WASHINGTON: The American Red Cross is working on solidifying internal and external communication procedures in the wake of revelations of fraud by Hurricane Katrina volunteers.
The accusations, some of them by former Red Cross volunteer - and attorney - Jerome Nickerson, included improper diversion of relief supplies, failure by volunteers to follow Red Cross procedures in tracking and distributing supplies, and the use of felons as volunteers, a violation of Red Cross rules.
The Red Cross reportedly received approximately 60% of the $3.6 billion that Americans donated for hurricane relief.
Prompted by recent media coverage of the allegations, as well as pressure from Sen. Charles Grassley (R-IA), the Red Cross launched its own investigation and uncovered misconduct by three volunteers in New Orleans. It has since turned over evidence to the FBI.
Chuck Connor, SVP of communication and marketing for the Red Cross, said it is important to communicate to the public that the organization is actively trying to fix the problems.
"We're always concerned about the organization's reputation," he said. "It's our uppermost consideration 365 days a year because we rely totally on the public trust and confidence in the donated dollar."

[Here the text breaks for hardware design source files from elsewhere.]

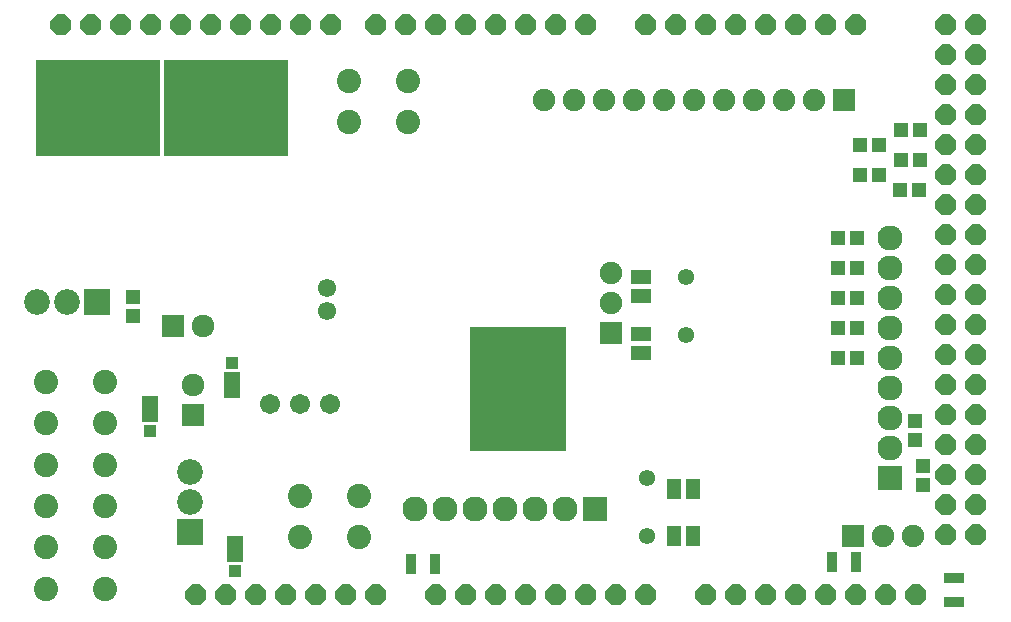
<source format=gbr>
G04 EasyPC Gerber Version 21.0.3 Build 4286 *
G04 #@! TF.Part,Single*
G04 #@! TF.FileFunction,Soldermask,Bot *
G04 #@! TF.FilePolarity,Negative *
%FSLAX35Y35*%
%MOIN*%
G04 #@! TA.AperFunction,SMDPad*
%ADD101R,0.03441X0.06787*%
%ADD90R,0.04543X0.04937*%
%ADD94R,0.05016X0.06787*%
%ADD103R,0.05331X0.08874*%
%ADD100R,0.32496X0.41354*%
%ADD104R,0.04150X0.04150*%
G04 #@! TA.AperFunction,ComponentPad*
%ADD86R,0.07496X0.07496*%
%ADD88R,0.07575X0.07575*%
%ADD84R,0.08382X0.08382*%
%ADD95R,0.08559X0.08559*%
%ADD99C,0.02600*%
%ADD92C,0.05449*%
%ADD98C,0.06118*%
%ADD97C,0.06748*%
G04 #@! TA.AperFunction,SMDPad*
%ADD105R,0.06787X0.03441*%
G04 #@! TA.AperFunction,ComponentPad*
%ADD87C,0.07496*%
G04 #@! TA.AperFunction,SMDPad*
%ADD91R,0.04937X0.04543*%
%ADD93R,0.06787X0.05016*%
G04 #@! TA.AperFunction,ComponentPad*
%ADD89C,0.07575*%
%ADD106C,0.08087*%
%ADD85C,0.08382*%
%ADD96C,0.08559*%
%AMT83*0 Octagon Pad at angle 0*4,1,8,-0.01449,-0.03500,0.01449,-0.03500,0.03500,-0.01449,0.03500,0.01449,0.01449,0.03500,-0.01449,0.03500,-0.03500,0.01449,-0.03500,-0.01449,-0.01449,-0.03500,0*%
%ADD83T83*%
G04 #@! TA.AperFunction,SMDPad*
%ADD102R,0.41354X0.32496*%
X0Y0D02*
D02*
D83*
X29159Y201812D03*
X39159D03*
X49159D03*
X59159D03*
X69159D03*
X74159Y11812D03*
X79159Y201812D03*
X84159Y11812D03*
X89159Y201812D03*
X94159Y11812D03*
X99159Y201812D03*
X104159Y11812D03*
X109159Y201812D03*
X114159Y11812D03*
X119159Y201812D03*
X124159Y11812D03*
X134159D03*
Y201812D03*
X144159D03*
X154159Y11812D03*
Y201812D03*
X164159Y11812D03*
Y201812D03*
X174159Y11812D03*
Y201812D03*
X184159Y11812D03*
Y201812D03*
X194159Y11812D03*
Y201812D03*
X204159Y11812D03*
Y201812D03*
X214159Y11812D03*
X224159D03*
Y201812D03*
X234159D03*
X244159Y11812D03*
Y201812D03*
X254159Y11812D03*
Y201812D03*
X264159Y11812D03*
Y201812D03*
X274159Y11812D03*
Y201812D03*
X284159Y11812D03*
Y201812D03*
X294159Y11812D03*
Y201812D03*
X304159Y11812D03*
X314159D03*
X324159Y31812D03*
Y41812D03*
Y51812D03*
Y61812D03*
Y71812D03*
Y81812D03*
Y91812D03*
Y101812D03*
Y111812D03*
Y121812D03*
Y131812D03*
Y141812D03*
Y151812D03*
Y161812D03*
Y171812D03*
Y181812D03*
Y191812D03*
Y201812D03*
X334159Y31812D03*
Y41812D03*
Y51812D03*
Y61812D03*
Y71812D03*
Y81812D03*
Y91812D03*
Y101812D03*
Y111812D03*
Y121812D03*
Y131812D03*
Y141812D03*
Y151812D03*
Y161812D03*
Y171812D03*
Y181812D03*
Y191812D03*
Y201812D03*
D02*
D84*
X207132Y40763D03*
X305543Y50812D03*
D02*
D85*
X147132Y40763D03*
X157132D03*
X167132D03*
X177132D03*
X187132D03*
X197132D03*
X305543Y60812D03*
Y70812D03*
Y80812D03*
Y90812D03*
Y100812D03*
Y110812D03*
Y120812D03*
Y130812D03*
D02*
D86*
X212543Y99312D03*
X290043Y176812D03*
X293043Y31562D03*
D02*
D87*
X190043Y176812D03*
X200043D03*
X210043D03*
X212543Y109312D03*
Y119312D03*
X220043Y176812D03*
X230043D03*
X240043D03*
X250043D03*
X260043D03*
X270043D03*
X280043D03*
X303043Y31562D03*
X313043D03*
D02*
D88*
X66581Y101707D03*
X72959Y71944D03*
D02*
D89*
Y81944D03*
X76581Y101707D03*
D02*
D90*
X288144Y90812D03*
Y100812D03*
Y110812D03*
Y120812D03*
Y130812D03*
X294443Y90812D03*
Y100812D03*
Y110812D03*
Y120812D03*
Y130812D03*
X295307Y151850D03*
X295394Y161850D03*
X301606Y151850D03*
X301693Y161850D03*
X308807Y146850D03*
X309057Y156850D03*
Y166850D03*
X315106Y146850D03*
X315356Y156850D03*
Y166850D03*
D02*
D91*
X53116Y104936D03*
Y111235D03*
X313793Y63662D03*
Y69961D03*
X316543Y48662D03*
Y54961D03*
D02*
D92*
X224293Y31706D03*
Y50918D03*
X237543Y98706D03*
Y117918D03*
D02*
D93*
X222293Y92662D03*
Y98961D03*
Y111662D03*
Y117961D03*
D02*
D94*
X233394Y31562D03*
X233510Y47377D03*
X239693Y31562D03*
X239809Y47377D03*
D02*
D95*
X41069Y109739D03*
X72250Y32967D03*
D02*
D96*
X21069Y109739D03*
X31069D03*
X72250Y42967D03*
Y52967D03*
D02*
D97*
X98707Y75487D03*
X108707D03*
X118707D03*
D02*
D98*
X117604Y106511D03*
Y114385D03*
D02*
D99*
X26305Y165054D03*
Y170054D03*
Y175054D03*
Y180054D03*
Y185054D03*
X31305Y165054D03*
Y170054D03*
Y175054D03*
Y180054D03*
Y185054D03*
X36305Y165054D03*
Y170054D03*
Y175054D03*
Y180054D03*
Y185054D03*
X41305Y165054D03*
Y170054D03*
Y175054D03*
Y180054D03*
Y185054D03*
X46305Y165054D03*
Y170054D03*
Y175054D03*
Y180054D03*
Y185054D03*
X51305Y165054D03*
Y170054D03*
Y175054D03*
Y180054D03*
Y185054D03*
X56305Y165054D03*
Y170054D03*
Y175054D03*
Y180054D03*
Y185054D03*
X69061Y165054D03*
Y170054D03*
Y175054D03*
Y180054D03*
Y185054D03*
X74061Y165054D03*
Y170054D03*
Y175054D03*
Y180054D03*
Y185054D03*
X79061Y165054D03*
Y170054D03*
Y175054D03*
Y180054D03*
Y185054D03*
X84061Y165054D03*
Y170054D03*
Y175054D03*
Y180054D03*
Y185054D03*
X89061Y165054D03*
Y170054D03*
Y175054D03*
Y180054D03*
Y185054D03*
X94061Y165054D03*
Y170054D03*
Y175054D03*
Y180054D03*
Y185054D03*
X99061Y165054D03*
Y170054D03*
Y175054D03*
Y180054D03*
Y185054D03*
X171974Y65684D03*
Y70684D03*
Y75684D03*
Y80684D03*
Y85684D03*
Y90684D03*
Y95684D03*
X176974Y65684D03*
Y70684D03*
Y75684D03*
Y80684D03*
Y85684D03*
Y90684D03*
Y95684D03*
X181974Y65684D03*
Y70684D03*
Y75684D03*
Y80684D03*
Y85684D03*
Y90684D03*
Y95684D03*
X186974Y65684D03*
Y70684D03*
Y75684D03*
Y80684D03*
Y85684D03*
Y90684D03*
Y95684D03*
X191974Y65684D03*
Y70684D03*
Y75684D03*
Y80684D03*
Y85684D03*
Y90684D03*
Y95684D03*
D02*
D100*
X181345Y80684D03*
D02*
D101*
X145911Y22456D03*
X153785D03*
X286106Y22812D03*
X293980D03*
D02*
D102*
X41305Y174424D03*
X84061D03*
D02*
D103*
X58785Y74030D03*
X85951Y81904D03*
X87250Y27377D03*
D02*
D104*
X58785Y66550D03*
X85951Y89385D03*
X87250Y19896D03*
D02*
D105*
X326793Y9625D03*
Y17499D03*
D02*
D106*
X24167Y14113D03*
Y27893D03*
Y41672D03*
Y55452D03*
Y69231D03*
Y83011D03*
X43852Y14113D03*
Y27893D03*
Y41672D03*
Y55452D03*
Y69231D03*
Y83011D03*
X108648Y31255D03*
Y45034D03*
X125128Y169639D03*
Y183418D03*
X128333Y31255D03*
Y45034D03*
X144813Y169639D03*
Y183418D03*
X0Y0D02*
M02*

</source>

Connor said the Red Cross is in the process of planning a national event, possibly in Washington, DC, to communicate how it is working to improve its disaster services. The organization also anticipates an additional program to provide more in-depth information to media in the hurricane-prone regions. Both should take place within the next 30 to 45 days.
"They key thing that we're trying to convey is that we know that our service for Katrina was far from perfect," Connor said. "We will fix what needs to be fixed. Those parts of our house that need to be put in order, we will put in order."
Among the issues is the fact that many of the volunteers who witnessed wrongdoing went directly to the media instead of following internal procedures for reporting such incidents, which include a toll-free anonymous hotline.
"Up to now, what we have faced is media unfortunately learning of things about the Red Cross that the Red Cross didn't know itself," he noted. "That has put us a little bit on the defensive and more reactive than we like to be. What we need to do is to make our internal complaint systems more robust."
Jeff Braun, VP and GM of The Ammerman Experience, agreed that the Red Cross suffered by not being able to be more proactive in telling its story.
"When you're in this reactive mode and you have others out there screaming fraud and impropriety... it's hard for the public to determine whom to believe," Braun said. "The whole Katrina response effort is framed by failure, from [the Federal Emergency Management Agency] on down. Now these allegations come out about the Red Cross, and everyone lumps it into the same bucket."
The key thing for the Red Cross to communicate, he added, is that the behavior exhibited by those volunteers will not be tolerated.
"[The Red Cross] also needs to be very transparent about what occurred by admitting there were some disconnects internally that occurred for some specific and unique reasons associated with Katrina," Braun said. "I think the public can be very forgiving if they understand what happened. A great majority of people will forget this."
Connor suggested that the organization is also considering revamping its communication strategy during natural disasters, giving a bigger and more expanded role to advertising.
"We intend to be using occasional, if necessary, paid media to ensure that our message of what the Red Cross is doing and any difficulties we are having get to the American public," he said. "My big lesson was that there comes a point where relying on reporters to get your institution's message to the public is a mistake."